Touches such as the metallic slats of the climate control evoke luxury, but the plasticky paddle shifters scream cheap. The front seats are firm, perhaps a bit too hard for some, and the seat bottom lacks sufficient thigh support for those drivers with long hip-to-knee ratios.
A note to Jaguar regarding the questionable ergonomics and quirky locations of controls that made little sense: English eccentricity for its own sake does not endear you to people accustomed to German pragmatism or Japanese practicality. The decisions regarding placement of the steering column adjustment, seat-memory buttons, stereo volume control, and mirror and window switches seem to have been made after a night in the pubs watching West Bromwich Albion lose yet another heartbreaker. We also repeat our opposition to Jaguar’s choice of a rotary shifter, which easily finds Park or Drive, but proves frustrating when you are trying to find Reverse in a hurry.

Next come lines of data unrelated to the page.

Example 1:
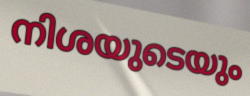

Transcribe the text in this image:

നിശയുടെയും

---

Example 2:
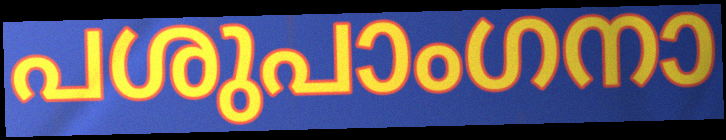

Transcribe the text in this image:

പശുപാംഗനാ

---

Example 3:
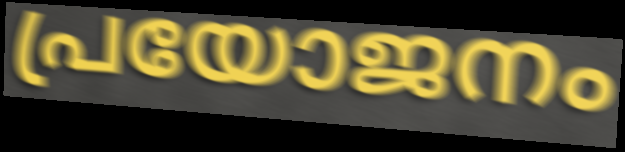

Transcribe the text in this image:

പ്രയോജനം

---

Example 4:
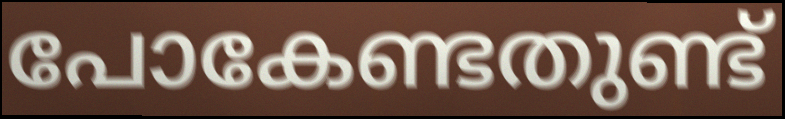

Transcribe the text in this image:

പോകേണ്ടതുണ്ട്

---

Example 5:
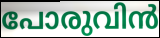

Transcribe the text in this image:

പോരുവിൻ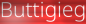
ButtigiegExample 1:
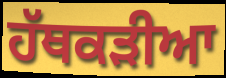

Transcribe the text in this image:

ਹੱਥਕੜੀਆ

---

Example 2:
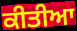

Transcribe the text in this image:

ਕੀਤੀਆ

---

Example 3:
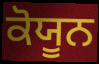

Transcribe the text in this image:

ਕੋਯੂਨ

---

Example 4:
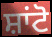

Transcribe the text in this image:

ਸ਼ਾਂਟੋ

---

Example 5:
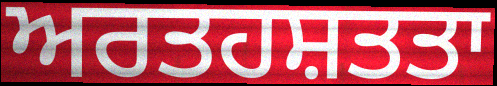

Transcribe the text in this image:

ਅਰਤਹਸ਼ਤਤਾ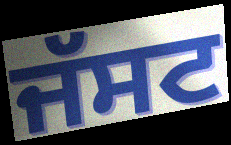
ਜੱਸਟ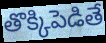
తొక్కిపెడితేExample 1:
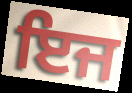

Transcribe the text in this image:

ਇਜ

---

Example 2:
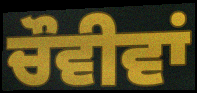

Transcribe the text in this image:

ਚੌਵੀਵਾਂ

Meanwhile, the infotainment system demonstrated such glitchiness that we were trotting out our stale Lucas Electrics prince of darkness jokes. I suffered a full system freeze that still did not reboot after pulling over and shutting down the car for a few minutes; it didn’t work properly until the next morning. Associate online editor Kelly Pleskot had the SiriusXM volume randomly shut off a few times, and there were general complaints about the user interface of the touchscreen icons not executing commands—especially among the inscrutable maps functions. If you are still worried about Jaguar’s long-distant legacy of reliability problems, you get a five-year, 60,000-mile warranty, compared to pretty much everyone else’s four-year, 50,000-mile deal.

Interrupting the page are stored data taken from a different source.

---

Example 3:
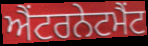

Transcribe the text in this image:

ਐਂਟਰਨੇਟਮੈਂਟ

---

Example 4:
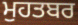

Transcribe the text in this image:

ਮੁਹਤਬਰ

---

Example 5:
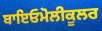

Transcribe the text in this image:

ਬਾਇਓਮੋਲੀਕੂਲਰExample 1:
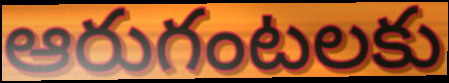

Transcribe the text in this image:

ఆరుగంటలకు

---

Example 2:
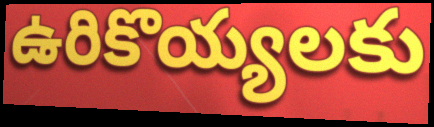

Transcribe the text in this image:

ఉరికొయ్యలకు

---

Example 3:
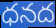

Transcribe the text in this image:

ధనద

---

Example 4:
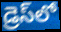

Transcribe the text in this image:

డ్రెస్‌లో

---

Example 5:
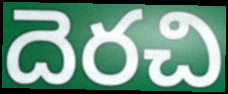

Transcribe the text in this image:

దెరచి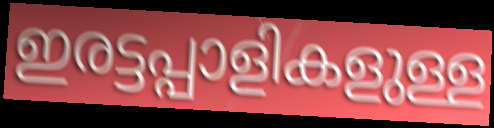
ഇരട്ടപ്പാളികളുള്ള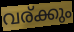
വര്ക്കുംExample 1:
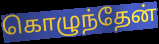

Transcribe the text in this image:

கொழுந்தேன்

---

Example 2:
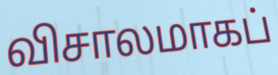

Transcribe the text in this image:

விசாலமாகப்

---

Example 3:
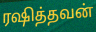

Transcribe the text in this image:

ரஷித்தவன்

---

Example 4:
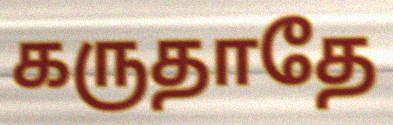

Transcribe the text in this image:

கருதாதே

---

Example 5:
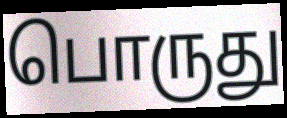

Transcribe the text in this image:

பொருது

A real miss is the cramped rear seat. Despite having the freedom to play with five more inches of wheelbase (at 111.6 inches) and three more inches of width (at 72.8 inches) than the X-Type, the XE’s back seat area is claustrophobic. That is, if you can even access it in the first place. If you are a passenger taller than 5 feet 10 inches and your driver is of similar size, it’s nearly impossible to en pointe into the back seat’s narrow footwell. And the tradeoff for the car’s cool, sloping roofline and slit windows is that even 5-foot-8-inch passengers risk clonking their heads getting in and out of the rear seats. Once inside, the lumbar support is aggressive, and the view out is crimped. It’s a place best suffered briefly.
Overall, Jaguar has made great strides with the XE. It can now be mentioned in the same conversation as the segment leaders rather than cast aside with a dismissive smirk. But though its handling and ride feel have given its competitors a mark to shoot for, the XE leaves too many unticked boxes. As astutely summarized by senior features editor Jason Cammisa: “What a wonderful car to drive, incredibly stable, with great steering. I just wish the interior looked and felt more special.”